Wow, I guess this guy doesn’t read the news in those other countries. Take France, for instance:

The so-called comic Dieudonne M’bala M’bala will face trial for writing “I feel like Charlie Coulibaly”, hours after 3.7 million French citizens had taken to the streets behind the “je suis Charlie” rallying cry.

Despite his claim that it was meant to be humorous (hello…comic!), the French decided it was anti-Semetic. How droll, considering Charlie Hebdo (a “so-called” satirical rag?) often gets away with worse. That’s how sideways hate speech laws can quickly go, and the other countries he cites have similar examples of draconian legal consequences for remarkably bland utterances.

Nope, I’ll pass on those other countries and their supposedly enlightened speech restrictions. And face it, if somebody’s speech gives you high blood pressure, your doctor can get you something for that. Or even better, you could just, you know, avoid them.

 

15 thoughts on “Comment Of The Day (5!): “An Ethics Alarms Holiday Challenge! Identify The Rationalizations, Logical Fallacies, Falsehoods And Outright Errors In This Essay…”

  1. I’m of the belief to call somebody a racist is generally a ploy to silence them when a person notices bad or unethical behavior with an individual or group and calls them on that. It is Stalinist or Fascist at it’s core! The same for most accusations of hate speech. It is an unethical weapon and campus administrators along with progressive legislators are all quite willing to write into law and university regulations.

    • I agree! There are a few phrases currently used as instant conversation stoppers. Another common one is ‘Check your privilege’.

      • I’ve never had to use it, but my prepared retort to that is to ask someone if they’d like to check their baggage.

        Apropos of little, that picture raises two questions for me:

        1. If I were to tell that girl that I hated her, does she think she would die?
        2. Is that a very poorly drawn peace symbol, or a less poorly drawn X-Men logo?

        • Ha. A good third question would be whether she would find persuasive a poster that says “Embryos = Babies.” Since she seems to believe in the idea that one thing sometimes leading to another is the same as both things being equivalent.

    • A companion bit of illogic to the misapplied “racist” tag (or any other unwarranted accusation) is KAFKATRAPPING , a term with which I was unfamiliar until my son described it to me about a year ago. Others of you may not have been as ignorant of this, as I was, but I find being able to employ the term a useful tool to brush aside a bogus attack, rather than getting bogged down in (usually uselessly) trying to refute your attacker as if his claim against you possibly were worth debating. It’s also interesting to note that a version of the Kafkatrapping trick encompasses the “check your privilege” gambit.

▶ RAW DATA:
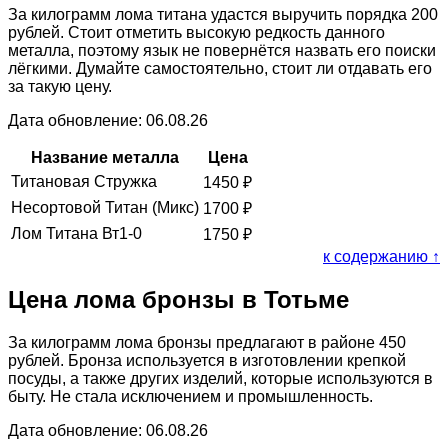
За килограмм лома титана удастся выручить порядка 200
рублей. Стоит отметить высокую редкость данного
металла, поэтому язык не повернётся назвать его поиски
лёгкими. Думайте самостоятельно, стоит ли отдавать его
за такую цену.
Дата обновление: 06.08.26
Название металла
Цена
Титановая Стружка
1450
₽
Несортовой Титан (Микс)
1700
₽
Лом Титана Вт1-0
1750
₽
к содержанию ↑
Цена лома бронзы в Тотьме
За килограмм лома бронзы предлагают в районе 450
рублей. Бронза используется в изготовлении крепкой
посуды, а также других изделий, которые используются в
быту. Не стала исключением и промышленность.
Дата обновление: 06.08.26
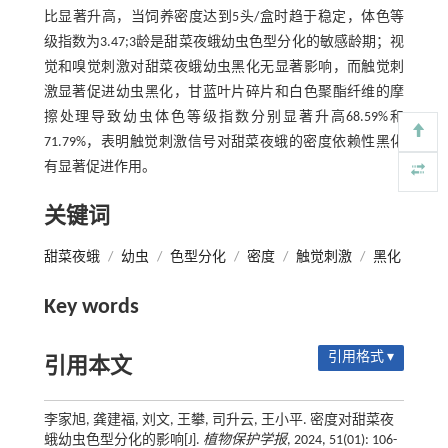
比显著升高，当饲养密度达到5头/盒时趋于稳定，体色等
级指数为3.47;3龄是甜菜夜蛾幼虫色型分化的敏感龄期；视
觉和嗅觉刺激对甜菜夜蛾幼虫黑化无显著影响，而触觉刺
激显著促进幼虫黑化，甘蓝叶片碎片和白色聚酯纤维的摩
擦处理导致幼虫体色等级指数分别显著升高68.59%和
71.79%，表明触觉刺激信号对甜菜夜蛾的密度依赖性黑化
有显著促进作用。
关键词
甜菜夜蛾
/
幼虫
/
色型分化
/
密度
/
触觉刺激
/
黑化
Key words
引用格式 ▾
引用本文
李家旭, 龚建福, 刘文, 王攀, 司升云, 王小平. 密度对甜菜夜
蛾幼虫色型分化的影响[J].
植物保护学报
, 2024, 51(01): 106-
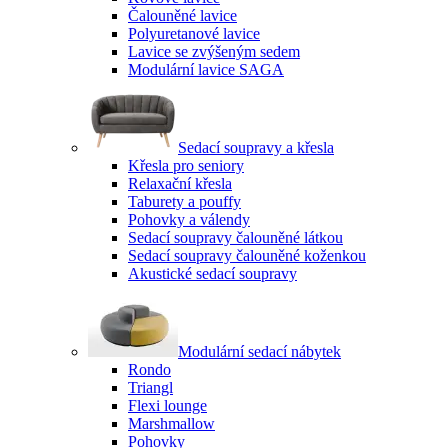
Čalouněné lavice
Polyuretanové lavice
Lavice se zvýšeným sedem
Modulární lavice SAGA
Sedací soupravy a křesla
Křesla pro seniory
Relaxační křesla
Taburety a pouffy
Pohovky a válendy
Sedací soupravy čalouněné látkou
Sedací soupravy čalouněné koženkou
Akustické sedací soupravy
Modulární sedací nábytek
Rondo
Triangl
Flexi lounge
Marshmallow
Pohovky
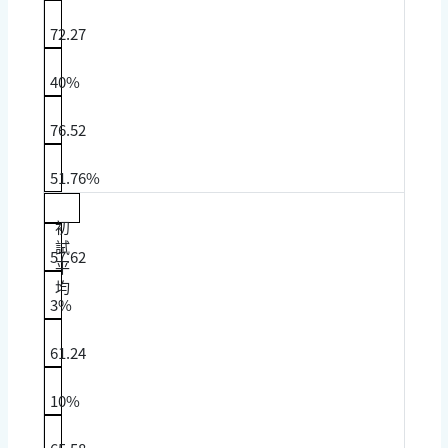
72.27
40%
76.52
51.76%
初
試
57.62
平
均
3%
61.24
10%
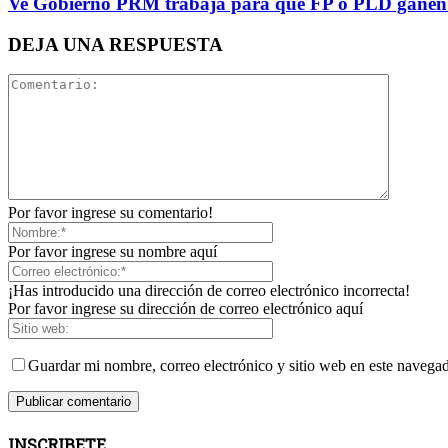
Ve Gobierno PRM trabaja para que FP ó PLD ganen 
DEJA UNA RESPUESTA
Por favor ingrese su comentario!
Por favor ingrese su nombre aquí
¡Has introducido una dirección de correo electrónico incorrecta!
Por favor ingrese su dirección de correo electrónico aquí
Guardar mi nombre, correo electrónico y sitio web en este navega
INSCRIBETE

▶ TASKS AND EXERCISES:
A) Answer these questions using the comment thread on hate speech laws:
(i) What did Dieudonne M'bala M'bala write that led to his facing trial?
(ii) How many French citizens took to the streets behind the "je suis Charlie" rallying cry?
(iii) What phrase does one commenter give as another common conversation stopper?
B) Extend the comment thread on hate speech laws, starting after its last comment.

▶ RESPONSE LIST:
A)
(i) "I feel like Charlie Coulibaly"
(ii) 3.7 million
(iii) "Check your privilege"

B)
      • Thanks for linking to that! I hadn’t heard of that before, but I’ve encountered the phenomenon, where a person simply doesn’t trust that someone else disagrees due to a genuinely different perspective (as opposed to selfish denial). It makes me wonder what their objective is, because if they aren’t intending to learn from me, and they don’t expect me to learn from them, then why do they expect me to listen to them?

      • I’ve always been a fan (well, mostly) of ESR since the 1990’s and his Cathedral and Bazaar work and open source advocacy. I adopted Linux as my primary operating system back in the mid 1990’s, no small feat considering the state of the software at that point in time.

        Anyway, ESR is still doing good essay work on his blog. This one is an excellent examination of the reasons we should not support the current craze to destroy Confederate statuary.

  2. If the purpose of hate speech is to protect people’s feelings, then why protect the feelings of these marginalized peoples, instead of, say, the Stormfront White Nationalist Community.

    Here is an article by Stanislav Vysotsky.

    http://inthesetimes.com/article/20427/false-equivalency-white-supremacist-nazis-fascists-antifa-Charlottesville

    For antifascists, violence is self-defense, because the far-right movements constitute direct threats to their existence and safety, as well as the existence and safety of their communities.

    David Duke could have written that violence by white supremacists is self-defense against White Genocide®™.